Stored data

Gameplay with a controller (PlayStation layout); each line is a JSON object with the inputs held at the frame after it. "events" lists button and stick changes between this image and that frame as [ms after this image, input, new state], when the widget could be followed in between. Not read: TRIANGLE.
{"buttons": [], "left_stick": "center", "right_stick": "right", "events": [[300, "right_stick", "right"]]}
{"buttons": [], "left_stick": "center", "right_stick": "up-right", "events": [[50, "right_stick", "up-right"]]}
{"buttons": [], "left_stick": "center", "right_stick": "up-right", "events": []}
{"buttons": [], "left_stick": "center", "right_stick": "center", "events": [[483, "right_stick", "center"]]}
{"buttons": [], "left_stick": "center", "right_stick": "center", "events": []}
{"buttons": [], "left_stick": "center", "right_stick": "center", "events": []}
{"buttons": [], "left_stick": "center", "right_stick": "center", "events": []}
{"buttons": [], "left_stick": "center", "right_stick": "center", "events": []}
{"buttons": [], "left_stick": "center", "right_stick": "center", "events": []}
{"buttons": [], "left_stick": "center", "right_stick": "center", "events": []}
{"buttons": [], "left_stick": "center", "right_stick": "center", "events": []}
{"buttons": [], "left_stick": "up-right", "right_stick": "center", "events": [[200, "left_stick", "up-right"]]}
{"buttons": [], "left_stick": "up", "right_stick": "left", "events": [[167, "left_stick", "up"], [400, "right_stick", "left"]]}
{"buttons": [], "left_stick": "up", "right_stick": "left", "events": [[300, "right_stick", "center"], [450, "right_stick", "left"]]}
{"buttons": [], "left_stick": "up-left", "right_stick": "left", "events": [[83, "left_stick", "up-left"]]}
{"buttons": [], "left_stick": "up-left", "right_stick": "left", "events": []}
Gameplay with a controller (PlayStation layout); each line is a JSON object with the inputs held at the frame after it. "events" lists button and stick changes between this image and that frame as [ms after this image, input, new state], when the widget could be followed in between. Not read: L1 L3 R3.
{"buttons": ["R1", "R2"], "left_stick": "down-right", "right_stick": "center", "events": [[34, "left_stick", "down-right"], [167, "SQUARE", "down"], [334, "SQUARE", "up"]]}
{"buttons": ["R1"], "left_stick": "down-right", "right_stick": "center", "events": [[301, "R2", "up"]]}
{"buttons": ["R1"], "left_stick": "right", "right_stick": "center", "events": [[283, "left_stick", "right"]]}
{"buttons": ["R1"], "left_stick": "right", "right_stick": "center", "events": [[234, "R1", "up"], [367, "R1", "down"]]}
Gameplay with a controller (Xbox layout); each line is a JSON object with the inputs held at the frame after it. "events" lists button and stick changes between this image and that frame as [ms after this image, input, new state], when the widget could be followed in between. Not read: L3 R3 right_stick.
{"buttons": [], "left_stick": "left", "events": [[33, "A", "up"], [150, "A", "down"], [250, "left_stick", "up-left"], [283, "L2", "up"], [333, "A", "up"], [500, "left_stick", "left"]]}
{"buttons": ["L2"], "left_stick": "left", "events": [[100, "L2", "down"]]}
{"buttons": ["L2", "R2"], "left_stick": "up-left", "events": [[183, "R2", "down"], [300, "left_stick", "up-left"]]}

# Aim of the task
A verbatim copy of every entry is needed.

# Response to the exercise
Gameplay with a controller (PlayStation layout); each line is a JSON object with the inputs held at the frame after it. "events" lists button and stick changes between this image and that frame as [ms after this image, input, new state], when the widget could be followed in between. Not read: TRIANGLE.
{"buttons": [], "left_stick": "center", "right_stick": "right", "events": [[300, "right_stick", "right"]]}
{"buttons": [], "left_stick": "center", "right_stick": "up-right", "events": [[50, "right_stick", "up-right"]]}
{"buttons": [], "left_stick": "center", "right_stick": "up-right", "events": []}
{"buttons": [], "left_stick": "center", "right_stick": "center", "events": [[483, "right_stick", "center"]]}
{"buttons": [], "left_stick": "center", "right_stick": "center", "events": []}
{"buttons": [], "left_stick": "center", "right_stick": "center", "events": []}
{"buttons": [], "left_stick": "center", "right_stick": "center", "events": []}
{"buttons": [], "left_stick": "center", "right_stick": "center", "events": []}
{"buttons": [], "left_stick": "center", "right_stick": "center", "events": []}
{"buttons": [], "left_stick": "center", "right_stick": "center", "events": []}
{"buttons": [], "left_stick": "center", "right_stick": "center", "events": []}
{"buttons": [], "left_stick": "up-right", "right_stick": "center", "events": [[200, "left_stick", "up-right"]]}
{"buttons": [], "left_stick": "up", "right_stick": "left", "events": [[167, "left_stick", "up"], [400, "right_stick", "left"]]}
{"buttons": [], "left_stick": "up", "right_stick": "left", "events": [[300, "right_stick", "center"], [450, "right_stick", "left"]]}
{"buttons": [], "left_stick": "up-left", "right_stick": "left", "events": [[83, "left_stick", "up-left"]]}
{"buttons": [], "left_stick": "up-left", "right_stick": "left", "events": []}
Gameplay with a controller (PlayStation layout); each line is a JSON object with the inputs held at the frame after it. "events" lists button and stick changes between this image and that frame as [ms after this image, input, new state], when the widget could be followed in between. Not read: L1 L3 R3.
{"buttons": ["R1", "R2"], "left_stick": "down-right", "right_stick": "center", "events": [[34, "left_stick", "down-right"], [167, "SQUARE", "down"], [334, "SQUARE", "up"]]}
{"buttons": ["R1"], "left_stick": "down-right", "right_stick": "center", "events": [[301, "R2", "up"]]}
{"buttons": ["R1"], "left_stick": "right", "right_stick": "center", "events": [[283, "left_stick", "right"]]}
{"buttons": ["R1"], "left_stick": "right", "right_stick": "center", "events": [[234, "R1", "up"], [367, "R1", "down"]]}
Gameplay with a controller (Xbox layout); each line is a JSON object with the inputs held at the frame after it. "events" lists button and stick changes between this image and that frame as [ms after this image, input, new state], when the widget could be followed in between. Not read: L3 R3 right_stick.
{"buttons": [], "left_stick": "left", "events": [[33, "A", "up"], [150, "A", "down"], [250, "left_stick", "up-left"], [283, "L2", "up"], [333, "A", "up"], [500, "left_stick", "left"]]}
{"buttons": ["L2"], "left_stick": "left", "events": [[100, "L2", "down"]]}
{"buttons": ["L2", "R2"], "left_stick": "up-left", "events": [[183, "R2", "down"], [300, "left_stick", "up-left"]]}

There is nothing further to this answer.